Letters to Nature
Nature 420, 316-320 (21 November 2002) | doi:10.1038/nature01183; Received 4 April 2002; Accepted 16 September 2002
Sequence and analysis of rice chromosome 4
Qi Feng1,2, Yujun Zhang1,2, Pei Hao1,2, Shengyue Wang2,3, Gang Fu3, Yucheng Huang1, Ying Li1, Jingjie Zhu1, Yilei Liu1, Xin Hu1, Peixin Jia1, Yu Zhang1, Qiang Zhao1, Kai Ying1, Shuliang Yu1, Yesheng Tang1, Qijun Weng1, Lei Zhang1, Ying Lu1, Jie Mu1, Yiqi Lu1, Lei S. Zhang1, Zhen Yu1, Danlin Fan1, Xiaohui Liu1, Tingting Lu1, Can Li1, Yongrui Wu1, Tongguo Sun1, Haiyan Lei1, Tao Li1, Hao Hu1, Jianping Guan1, Mei Wu1, Runquan Zhang1, Bo Zhou1, Zehua Chen1, Ling Chen1, Zhaoqing Jin1, Rong Wang1, Haifeng Yin3, Zhen Cai3, Shuangxi Ren3, Gang Lv3, Wenyi Gu3, Genfeng Zhu3, Yuefeng Tu3, Jia Jia3, Yi Zhang3, Jie Chen3, Hui Kang3, Xiaoyun Chen3, Chunyan Shao3, Yun Sun3, Qiuping Hu3, Xianglin Zhang3, Wei Zhang3, Lijun Wang3, Chunwei Ding3, Haihui Sheng3, Jingli Gu3, Shuting Chen3, Lin Ni3, Fenghua Zhu3, Wei Chen4, Lefu Lan4, Ying Lai4, Zhukuan Cheng5,6, Minghong Gu5, Jiming Jiang6, Jiayang Li4, Guofan Hong1, Yongbiao Xue4 & Bin Han1
- National Center for Gene Research, Shanghai Institutes for Biological Sciences, Chinese Academy of Sciences, 500 Caobao Road, Shanghai 200233, China
- Chinese National Human Genome Center at Shanghai, 351 Guo Shoujing Road, Shanghai 201203, China
- Institute of Genetics and Developmental Biology, Chinese Academy of Sciences, Datun Road, Andingmenwai, Beijing 100101, China
- Yangzhou University, 27 Wenhua Road, Yangzhou, Jiangsu 225009, China
- Department of Horticulture, University of Wisconsin, Madison, Wisconsin 53706, USA
- These authors contributed equally to this work
Correspondence to: Bin Han1 Correspondence and requests for materials should be addressed to B.H. (e-mail: Email: bhan@ncgr.ac.cn).

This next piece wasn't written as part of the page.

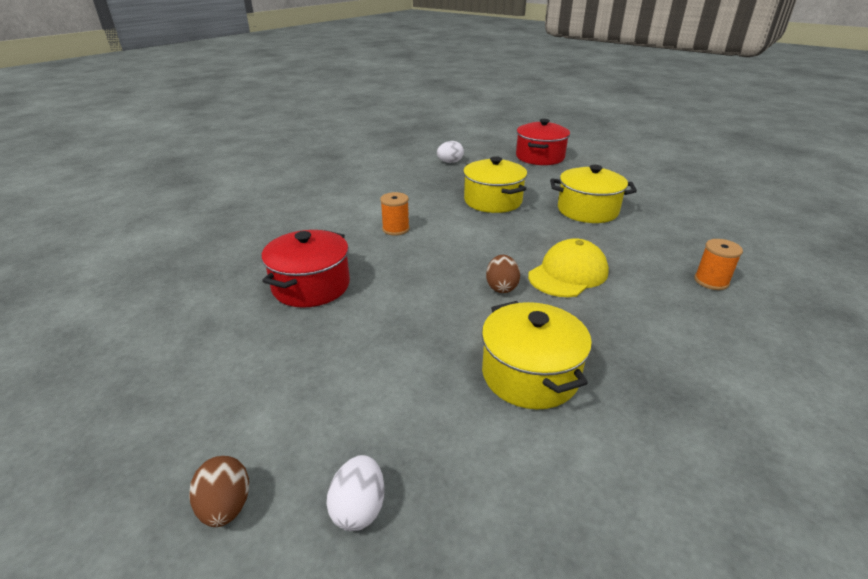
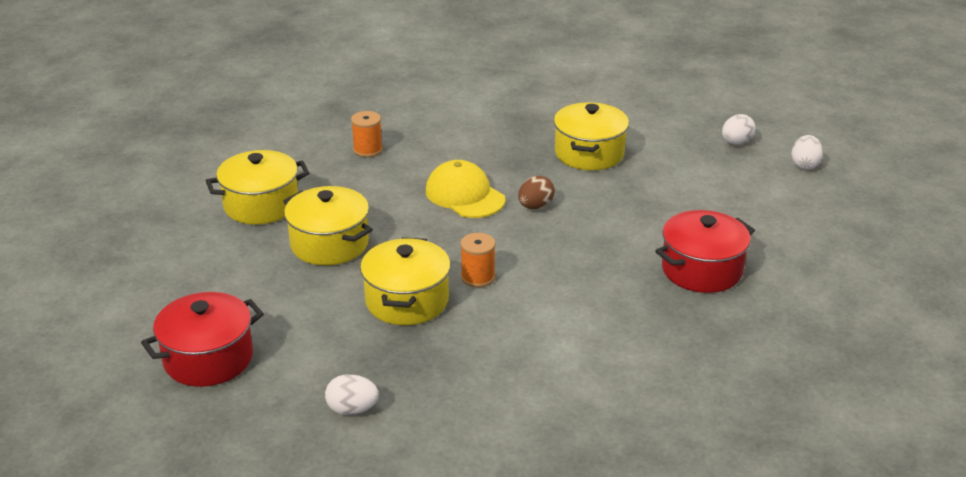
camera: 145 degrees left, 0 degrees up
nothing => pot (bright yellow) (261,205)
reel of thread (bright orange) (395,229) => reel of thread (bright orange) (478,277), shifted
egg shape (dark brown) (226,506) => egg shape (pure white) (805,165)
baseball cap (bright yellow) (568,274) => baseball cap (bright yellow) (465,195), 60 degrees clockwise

Rice is the principal food for over half of the population of the world. With its genome size of 430 megabase pairs (Mb), the cultivated rice species Oryza sativa is a model plant for genome research1. Here we report the sequence analysis of chromosome 4 of O. sativa, one of the first two rice chromosomes to be sequenced completely2. The finished sequence spans 34.6 Mb and represents 97.3% of the chromosome. In addition, we report the longest known sequence for a plant centromere, a completely sequenced contig of 1.16 Mb corresponding to the centromeric region of chromosome 4. We predict 4,658 protein coding genes and 70 transfer RNA genes. A total of 1,681 predicted genes match available unique rice expressed sequence tags. Transposable elements have a pronounced bias towards the euchromatic regions, indicating a close correlation of their distributions to genes along the chromosome. Comparative genome analysis between cultivated rice subspecies shows that there is an overall syntenic relationship between the chromosomes and divergence at the level of single-nucleotide polymorphisms and insertions and deletions. By contrast, there is little conservation in gene order between rice and Arabidopsis.